* Shareholders accused Boeing ( BA ) of concealing safety
warnings
* Judge finds common means to measure damages
* Boeing ( BA ) paid $2.5 billion to settle with US government
* Boeing ( BA ) not available for comment
By Jonathan Stempel
March 17 (Reuters) - A federal judge certified a
shareholder class action accusing Boeing ( BA ) of concealing
safety deficiencies in its 737 MAX planes before two crashes
that killed 346 people in 2018 and 2019.
In a decision on Monday, U.S. District Judge Franklin
Valderrama in Chicago said shareholders who owned Boeing ( BA ) stock
between November 7, 2018 and October 18, 2019 may sue as a group
because they demonstrated a common means to measure damages. The
class period ended two months earlier than shareholders wanted.
Class actions can allow greater recoveries at lower cost
than individual lawsuits. The shareholders are led by a group of
pension funds and private investors.
Boeing ( BA ) faces a separate class action in the Alexandria, Virginia
federal court, claiming it overstated its commitment to safe
aircraft prior to the January 2024 mid-air cabin panel
blowout on an Alaska Airlines 737 MAX 9.
Neither Boeing ( BA ) nor its lawyers immediately responded to
requests for comment on Tuesday.
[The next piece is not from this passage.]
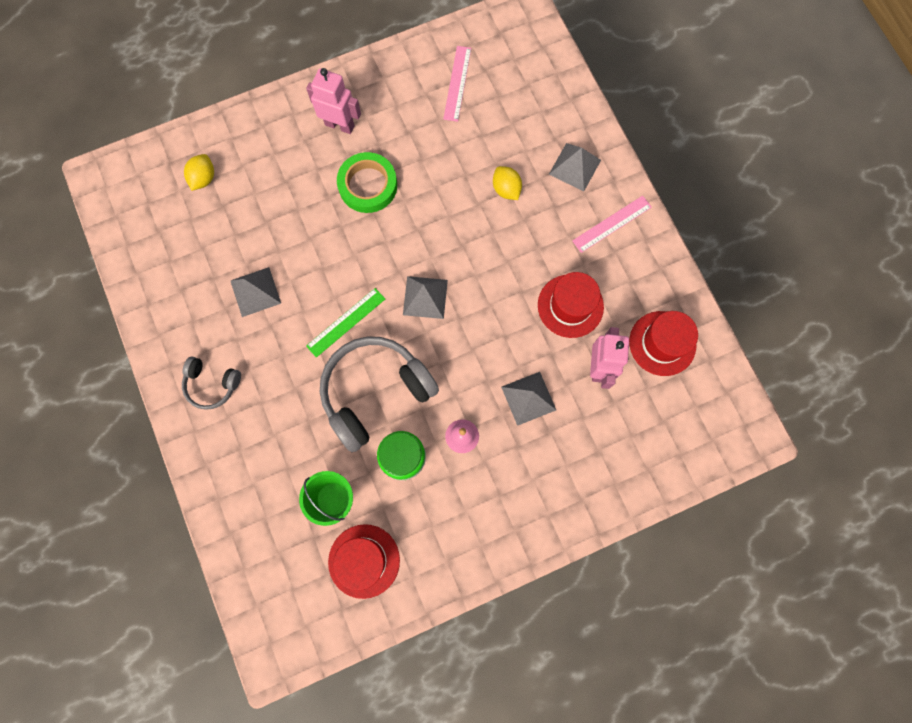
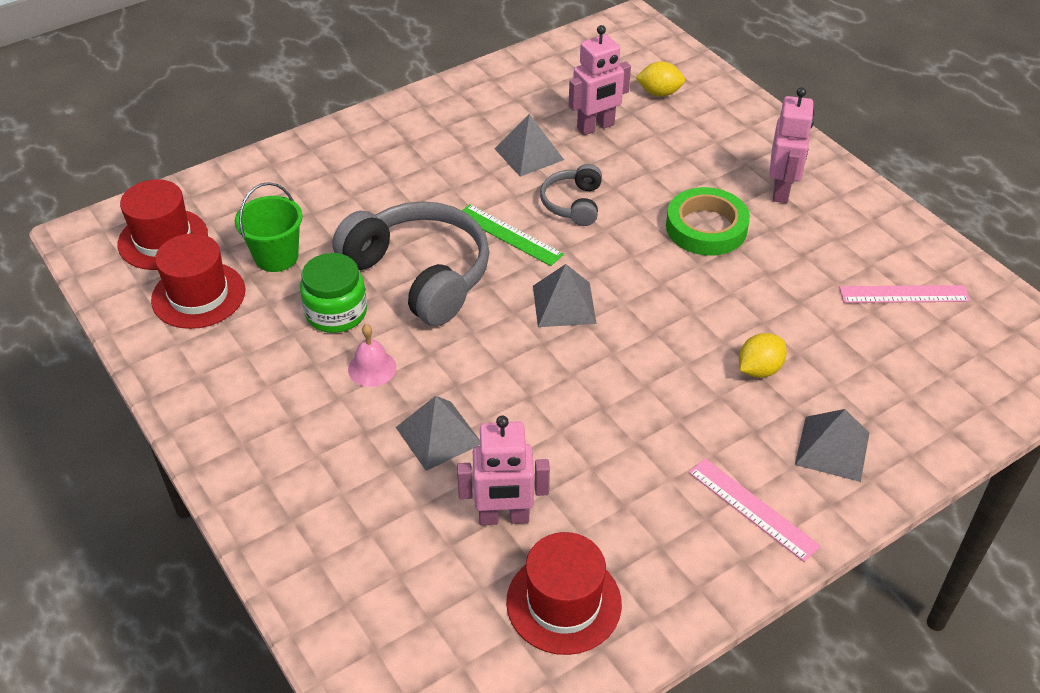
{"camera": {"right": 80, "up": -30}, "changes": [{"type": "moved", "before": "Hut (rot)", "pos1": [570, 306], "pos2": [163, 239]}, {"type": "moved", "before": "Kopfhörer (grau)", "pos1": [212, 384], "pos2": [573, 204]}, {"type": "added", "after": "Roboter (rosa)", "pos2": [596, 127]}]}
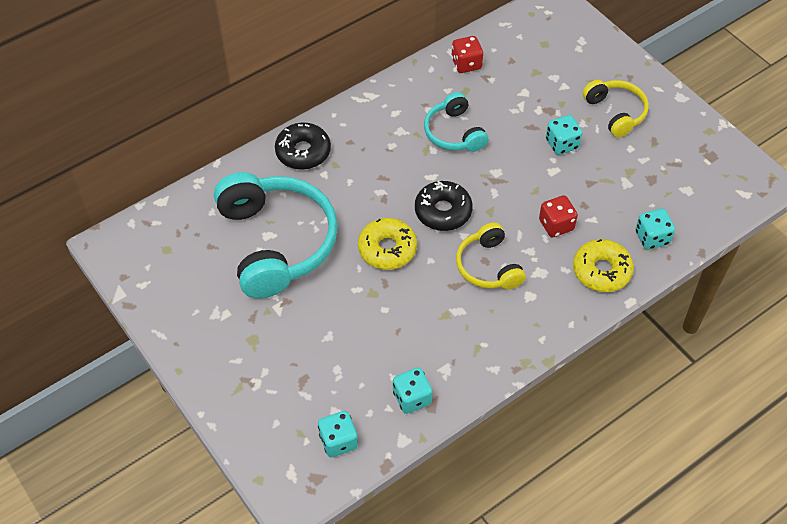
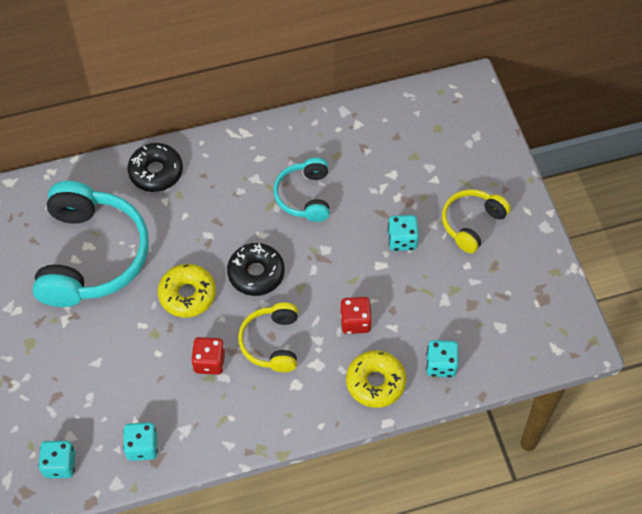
{"camera": {"right": 20, "up": 5}, "changes": [{"type": "moved", "before": "Spielwürfel (rot)", "pos1": [466, 64], "pos2": [209, 362]}, {"type": "turned", "before": "Kopfhörer (gelb)", "pos1": [616, 112], "pos2": [471, 223], "turn": -135}]}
Salvatore Graziano, a lawyer
for the shareholders, declined to comment.
Shareholders accused Boeing ( BA ) of rushing development of the
737 MAX, ignoring safety warnings from employees, and misleading
the Federal Aviation Administration about the plane's safety
because it feared losing market share to Airbus, whose
A320 series is the 737's main competitor.
They sued the Arlington, Virginia-based company following
the deaths of 189 people in a Lion Air crash in October 2018,
and 157 people in an Ethiopian Airlines crash in March 2019.
Shareholders wanted the class period to end on December 16,
2019, saying Boeing's ( BA ) temporary suspension of MAX production
that day exposed the company's "unrealistic" timeline to resume
flights. Boeing ( BA ) objected, saying it was already known the plane
would be out of service until 2020.
The class period ends on a day the market learned that the
MAX's chief technical pilot Mark Forkner expressed concern in
2016 that an automated system on the plane was "running
rampant."
In January 2021, Boeing ( BA ) agreed to pay more than $2.5 billion to
resolve a U.S. Department of Justice criminal charge it
conspired to defraud the FAA about the MAX's safety.